NL: I was an art history minor in college and have always responded powerfully to visual art, though I have no particular talent in this area! But I love going to museums and galleries and have discovered in recent years some artists who are challenging the cliched tropes of motherhood in beautiful ways. If there’s a bias in the literary world against motherhood-centric work, the sense I get from my artist friends is that this is even worse in the art world, where there’s still this lingering myth that to be a real artist, one must devote herself obsessively and single mindedly to her work. Motherhood, in this narrative, is a dealbreaker, not inspiration.
My newsletter, “Thinkers Who Mother,” explores the symbiosis between caregiving and creativity, and in each issue, I highlight a particular writer or artist. I recently featured the sculptor Venetia Dale, who creates fiber sculptures out of other people’s unfinished embroidery projects and casts the stuff of her daily life—like leftover food from her children’s meals—in pewter. Her pieces don’t try to hide the disruptions of caregiving but instead make unfinishedness part of their shape and beauty. I also loved profiling the photographer Kristen Joy Emack, who has been photographing her daughter and nieces together for over a decade in a series called, “Cousins,” which beautifully makes visible how caregiving can hone our attention.
For the love of god, let’s not call these women “mom artists”! They are artists, and one of the experiences that informs their art is motherhood.
VL: Your mother is an important character in this collection. You write about how much emphasis our culture places on our relationship with our mothers in shaping who we become. You write that “We come to understand that our mother signifies, and that our relationship with her is a story crucial to pursue.” Could you say more about this?
NL: I think there’s a fine and precarious line between a deep regard for the role mothers play in nourishing life, and the scapegoating of mothers when things go wrong. This goes all the way back to Eve, right? The original sinning mother, whose mistake we are all still paying for. In A Room of One’s Own, Virginia Woolf writes that “We look back through our mothers if we are women,” acknowledging the ways our mothers shape and influence us. But in the warping context of patriarchy, the primacy of mothers is often used against us. We become a convenient target of blame for things that aren’t truly in our control. Sometimes, this blame might of course be warranted—there are some truly horrific mothers out there—but I do think we’re trained by our culture to be acutely attuned to our mothers’ every misstep, and to interpret these as injuries to us.

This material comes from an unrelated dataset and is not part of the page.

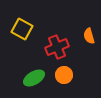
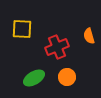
yellow square: rotated 25 degrees counterclockwise
orange circle: moved 3 px right, 2 px down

I absolutely went through a period in younger adulthood of falling into this trap. I conjure a memory, in the book, of sitting in a therapist’s office in my early twenties, searching for something concrete that would explain the sudden, overwhelming depression I was experiencing, and feeling relief when this therapist coaxed me into talking about my mother. The problem wasn’t me, it was her!
Becoming a mother disabused me of this illusion. Nothing has ignited my compassion for my mother like discovering just how much raising children demands. I also now understand the psychic burden of internalizing, as so many of us do, that whatever goes wrong in our children’s life must originate in some fault in us. This is a terrible cross to have to bear. If there was one gift I could give to all the mothers I know, it would be freedom from this excruciating belief.